- _Problem description_
Rewrite the entries below, changing every "locality" to "place" and leaving everything else as it is.

- _Supplied material_
>>

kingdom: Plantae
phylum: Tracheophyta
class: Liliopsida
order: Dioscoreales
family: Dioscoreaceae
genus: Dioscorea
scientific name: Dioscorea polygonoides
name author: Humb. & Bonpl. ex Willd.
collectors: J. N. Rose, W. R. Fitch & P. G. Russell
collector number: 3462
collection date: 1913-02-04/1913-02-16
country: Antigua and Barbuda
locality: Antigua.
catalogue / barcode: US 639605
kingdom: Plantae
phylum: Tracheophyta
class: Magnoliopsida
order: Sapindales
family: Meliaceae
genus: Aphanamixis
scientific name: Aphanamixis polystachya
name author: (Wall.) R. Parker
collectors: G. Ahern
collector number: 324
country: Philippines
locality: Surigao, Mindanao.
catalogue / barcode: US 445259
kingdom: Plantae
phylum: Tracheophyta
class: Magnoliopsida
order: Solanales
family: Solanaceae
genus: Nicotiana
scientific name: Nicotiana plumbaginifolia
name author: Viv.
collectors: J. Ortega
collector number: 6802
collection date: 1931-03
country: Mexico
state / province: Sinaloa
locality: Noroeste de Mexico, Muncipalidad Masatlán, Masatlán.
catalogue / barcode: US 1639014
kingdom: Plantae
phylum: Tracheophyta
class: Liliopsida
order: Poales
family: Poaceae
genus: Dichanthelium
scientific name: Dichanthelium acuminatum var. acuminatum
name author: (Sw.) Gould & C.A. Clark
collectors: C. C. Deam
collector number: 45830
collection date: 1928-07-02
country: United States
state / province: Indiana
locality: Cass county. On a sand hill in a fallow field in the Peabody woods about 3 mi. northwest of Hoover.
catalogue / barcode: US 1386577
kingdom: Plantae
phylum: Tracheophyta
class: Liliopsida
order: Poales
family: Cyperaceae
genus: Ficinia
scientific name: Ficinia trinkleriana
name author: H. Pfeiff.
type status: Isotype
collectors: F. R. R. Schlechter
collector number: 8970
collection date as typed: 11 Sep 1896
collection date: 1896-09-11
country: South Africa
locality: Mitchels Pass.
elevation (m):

<<

- _Written response_
kingdom: Plantae
phylum: Tracheophyta
class: Liliopsida
order: Dioscoreales
family: Dioscoreaceae
genus: Dioscorea
scientific name: Dioscorea polygonoides
name author: Humb. & Bonpl. ex Willd.
collectors: J. N. Rose, W. R. Fitch & P. G. Russell
collector number: 3462
collection date: 1913-02-04/1913-02-16
country: Antigua and Barbuda
place: Antigua.
catalogue / barcode: US 639605
kingdom: Plantae
phylum: Tracheophyta
class: Magnoliopsida
order: Sapindales
family: Meliaceae
genus: Aphanamixis
scientific name: Aphanamixis polystachya
name author: (Wall.) R. Parker
collectors: G. Ahern
collector number: 324
country: Philippines
place: Surigao, Mindanao.
catalogue / barcode: US 445259
kingdom: Plantae
phylum: Tracheophyta
class: Magnoliopsida
order: Solanales
family: Solanaceae
genus: Nicotiana
scientific name: Nicotiana plumbaginifolia
name author: Viv.
collectors: J. Ortega
collector number: 6802
collection date: 1931-03
country: Mexico
state / province: Sinaloa
place: Noroeste de Mexico, Muncipalidad Masatlán, Masatlán.
catalogue / barcode: US 1639014
kingdom: Plantae
phylum: Tracheophyta
class: Liliopsida
order: Poales
family: Poaceae
genus: Dichanthelium
scientific name: Dichanthelium acuminatum var. acuminatum
name author: (Sw.) Gould & C.A. Clark
collectors: C. C. Deam
collector number: 45830
collection date: 1928-07-02
country: United States
state / province: Indiana
place: Cass county. On a sand hill in a fallow field in the Peabody woods about 3 mi. northwest of Hoover.
catalogue / barcode: US 1386577
kingdom: Plantae
phylum: Tracheophyta
class: Liliopsida
order: Poales
family: Cyperaceae
genus: Ficinia
scientific name: Ficinia trinkleriana
name author: H. Pfeiff.
type status: Isotype
collectors: F. R. R. Schlechter
collector number: 8970
collection date as typed: 11 Sep 1896
collection date: 1896-09-11
country: South Africa
place: Mitchels Pass.
elevation (m):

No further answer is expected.